Ela sempre teve um charme feminino inegável.
Leonel olhou para Estefânia com um olhar muito concentrado.
Como amigos de infância, na verdade, ele soube há muito tempo que Leonel gostava de Estefânia.
Apenas, o jeito dele era diferente do seu próprio.
Preferia manter um amor secreto.
Quando Péricles estava cortejando Estefânia, Leonel sempre a observava de longe.
Não tentava conquistar, nem se declarava.
Certa vez, quando Péricles estava meio bêbado, perguntou a Leonel: “Você gosta da Estefânia? Me fale a verdade, não vou me importar.”
Leonel não respondeu.
Apenas ergueu a cabeça e tomou um copo de uma vez só, jogando duas palavras com pesar: “Que absurdo.”

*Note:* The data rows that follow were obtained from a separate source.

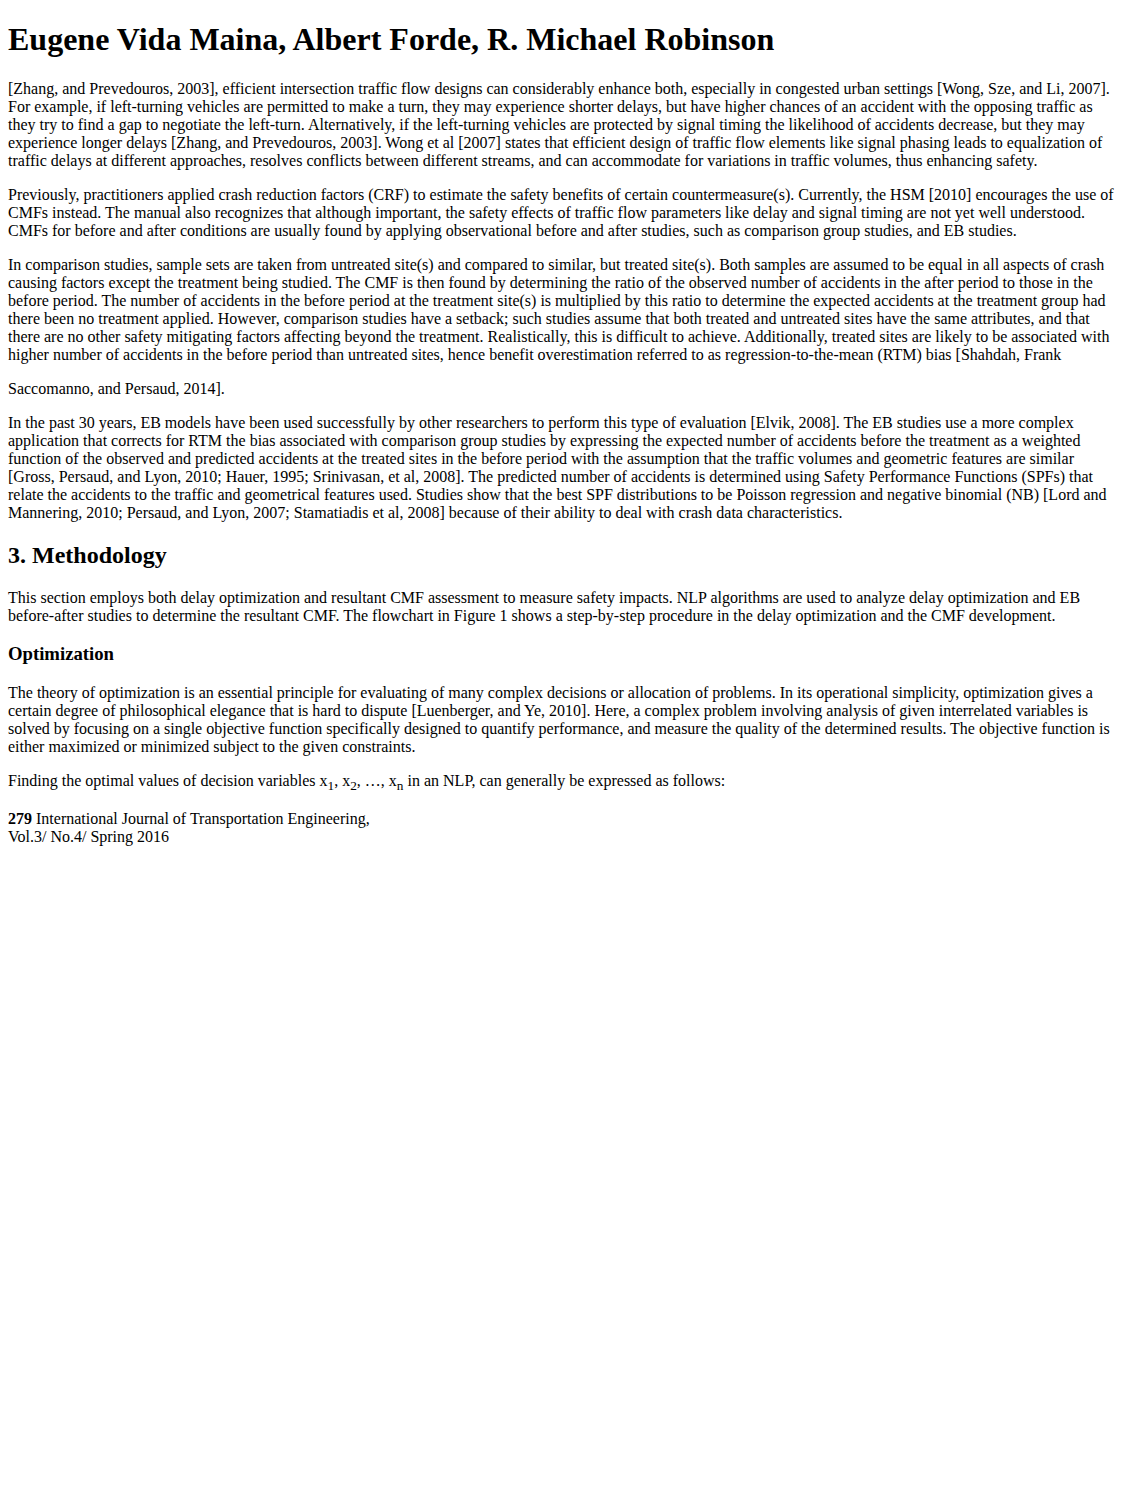Eugene Vida Maina, Albert Forde, R. Michael Robinson
[Zhang, and Prevedouros, 2003], efficient intersection traffic flow designs can considerably enhance both, especially in congested urban settings [Wong, Sze, and Li, 2007]. For example, if left-turning vehicles are permitted to make a turn, they may experience shorter delays, but have higher chances of an accident with the opposing traffic as they try to find a gap to negotiate the left-turn. Alternatively, if the left-turning vehicles are protected by signal timing the likelihood of accidents decrease, but they may experience longer delays [Zhang, and Prevedouros, 2003]. Wong et al [2007] states that efficient design of traffic flow elements like signal phasing leads to equalization of traffic delays at different approaches, resolves conflicts between different streams, and can accommodate for variations in traffic volumes, thus enhancing safety.
Previously, practitioners applied crash reduction factors (CRF) to estimate the safety benefits of certain countermeasure(s). Currently, the HSM [2010] encourages the use of CMFs instead. The manual also recognizes that although important, the safety effects of traffic flow parameters like delay and signal timing are not yet well understood. CMFs for before and after conditions are usually found by applying observational before and after studies, such as comparison group studies, and EB studies.
In comparison studies, sample sets are taken from untreated site(s) and compared to similar, but treated site(s). Both samples are assumed to be equal in all aspects of crash causing factors except the treatment being studied. The CMF is then found by determining the ratio of the observed number of accidents in the after period to those in the before period. The number of accidents in the before period at the treatment site(s) is multiplied by this ratio to determine the expected accidents at the treatment group had there been no treatment applied. However, comparison studies have a setback; such studies assume that both treated and untreated sites have the same attributes, and that there are no other safety mitigating factors affecting beyond the treatment. Realistically, this is difficult to achieve. Additionally, treated sites are likely to be associated with higher number of accidents in the before period than untreated sites, hence benefit overestimation referred to as regression-to-the-mean (RTM) bias [Shahdah, Frank
Saccomanno, and Persaud, 2014].
In the past 30 years, EB models have been used successfully by other researchers to perform this type of evaluation [Elvik, 2008]. The EB studies use a more complex application that corrects for RTM the bias associated with comparison group studies by expressing the expected number of accidents before the treatment as a weighted function of the observed and predicted accidents at the treated sites in the before period with the assumption that the traffic volumes and geometric features are similar [Gross, Persaud, and Lyon, 2010; Hauer, 1995; Srinivasan, et al, 2008]. The predicted number of accidents is determined using Safety Performance Functions (SPFs) that relate the accidents to the traffic and geometrical features used. Studies show that the best SPF distributions to be Poisson regression and negative binomial (NB) [Lord and Mannering, 2010; Persaud, and Lyon, 2007; Stamatiadis et al, 2008] because of their ability to deal with crash data characteristics.
3. Methodology
This section employs both delay optimization and resultant CMF assessment to measure safety impacts. NLP algorithms are used to analyze delay optimization and EB before-after studies to determine the resultant CMF. The flowchart in Figure 1 shows a step-by-step procedure in the delay optimization and the CMF development.
Optimization
The theory of optimization is an essential principle for evaluating of many complex decisions or allocation of problems. In its operational simplicity, optimization gives a certain degree of philosophical elegance that is hard to dispute [Luenberger, and Ye, 2010]. Here, a complex problem involving analysis of given interrelated variables is solved by focusing on a single objective function specifically designed to quantify performance, and measure the quality of the determined results. The objective function is either maximized or minimized subject to the given constraints.
Finding the optimal values of decision variables x1, x2, …, xn in an NLP, can generally be expressed as follows:
279 International Journal of Transportation Engineering,
Vol.3/ No.4/ Spring 2016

Aquela sensação de insatisfação e de oportunidade perdida deixou Péricles completamente inquieto por dentro.
Homens entendem homens.
Durante todos esses anos, ele nem sequer teve uma namorada, justamente porque não conseguia esquecer Estefânia.
Quanto mais pensava nisso,
Mais desconfortável Péricles ficava. Ele jogou o cigarro pela janela do carro, pegou o celular e ligou para Estefânia.
Ele ficou apenas olhando para ela.
Ela não atendeu, e ainda desligou o celular.
Péricles ficou furioso.
Abriu a porta do carro com força, bateu com violência e entrou a passos largos na cafeteria.
Quando Estefânia o viu,
Seu punho já havia sido lançado no rosto de Leonel.
Mesa, cadeiras, xícaras de café e pratos de bolo se despedaçaram pelo chão.
Os clientes da cafeteria gritaram assustados.
Estefânia também ficou apavorada.
Foi a primeira vez que viu Péricles agredir alguém, e ainda com tanta violência.
“Péricles, pare agora mesmo!”
Os funcionários também correram para ajudar, e só conseguiram separar os dois homens depois de muito esforço.
Com medo de algo mais grave acontecer, alguém chamou a polícia discretamente.
O punho de Péricles era forte, deixou o canto da boca de Leonel sangrando.
Ele ficou um pouco tonto.
O ferimento de Leonel já havia sido tratado.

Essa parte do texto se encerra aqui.